Llegó la Guerra Civil, y con ella la marcha de muchos hombres al frente. Las mujeres en Metro les tomaron el relevo: ellas condujeron trenes, se ocuparon de las instalaciones eléctricas y del mantenimiento y el material.
Al acabar la contienda, el nuevo Gobierno de Franco volvió al «statu quo» anterior: un decreto de 9 de marzo de 1938 prohibía a las mujeres del trabajo nocturno y liberaba «a la mujer casada del taller y de la fábrica». La Ley de Reglamentaciones de 1942 fijaba como obligatorio dejar el trabajo al contraer matrimonio. La norma no cambió hasta 1961.
Durante muchas décadas, las empleadas de Metro sufrieron los efectos de la brecha salarial: sus sueldos eran menores que los de sus compañeros. Una situación que no cambió hasta el convenio de 1970, que reconocía la equjiparación salarial. No obstante, hubo que seguir peleándolo en los tribunales , y fue una sentencia del Constitucional relativa a las empleadas de Telefónica, de 1983, la que abrío por fin esta puerta.

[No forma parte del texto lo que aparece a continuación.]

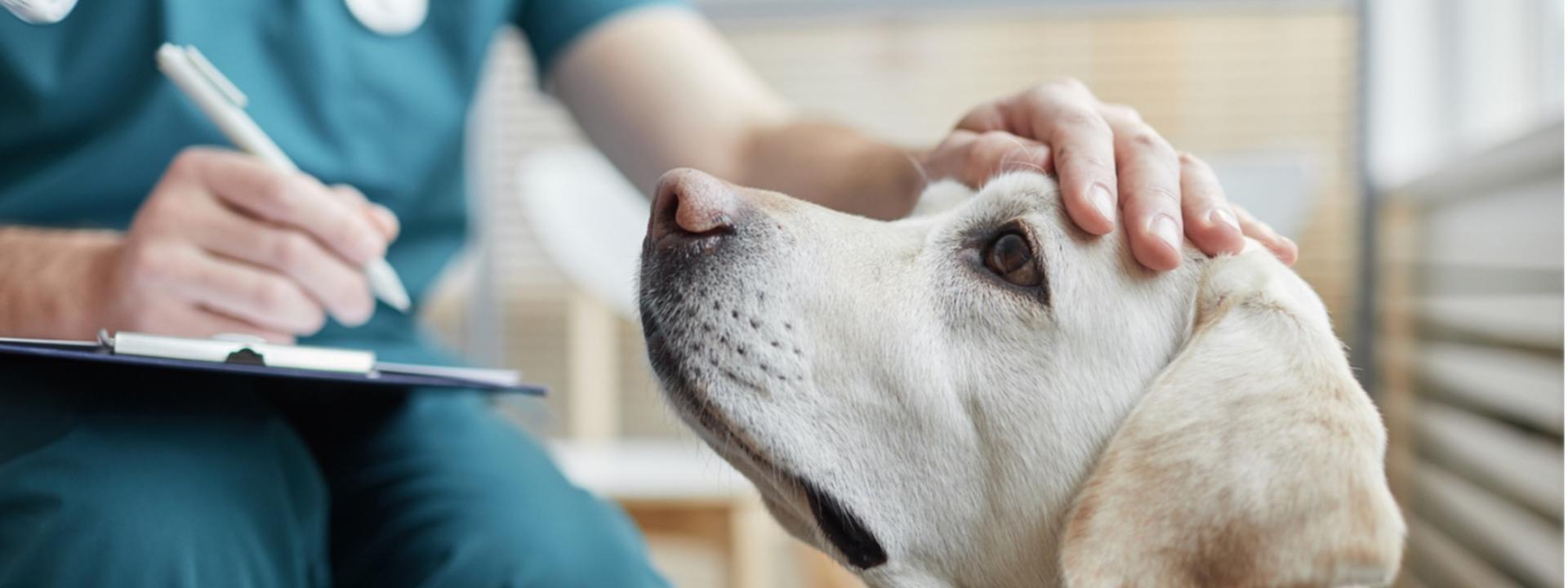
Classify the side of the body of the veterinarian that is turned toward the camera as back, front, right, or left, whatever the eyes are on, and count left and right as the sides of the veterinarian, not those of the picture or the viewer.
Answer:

Ese mismo año, volvió una mujer a coger los mandos de un tren. Hoy, cien años después de la inauguración del Metro, la compañía cuenta con un 26 por ciento de mujeres en una plantilla de 7.100 trabajadores. Hay supervisoras comerciales –lo que antes eran taquilleras–, mujeres en las oficinas, conductoras... Incluso la consejera delegada de Metro, Silvia Roldán , es, por primera vez, una mujer.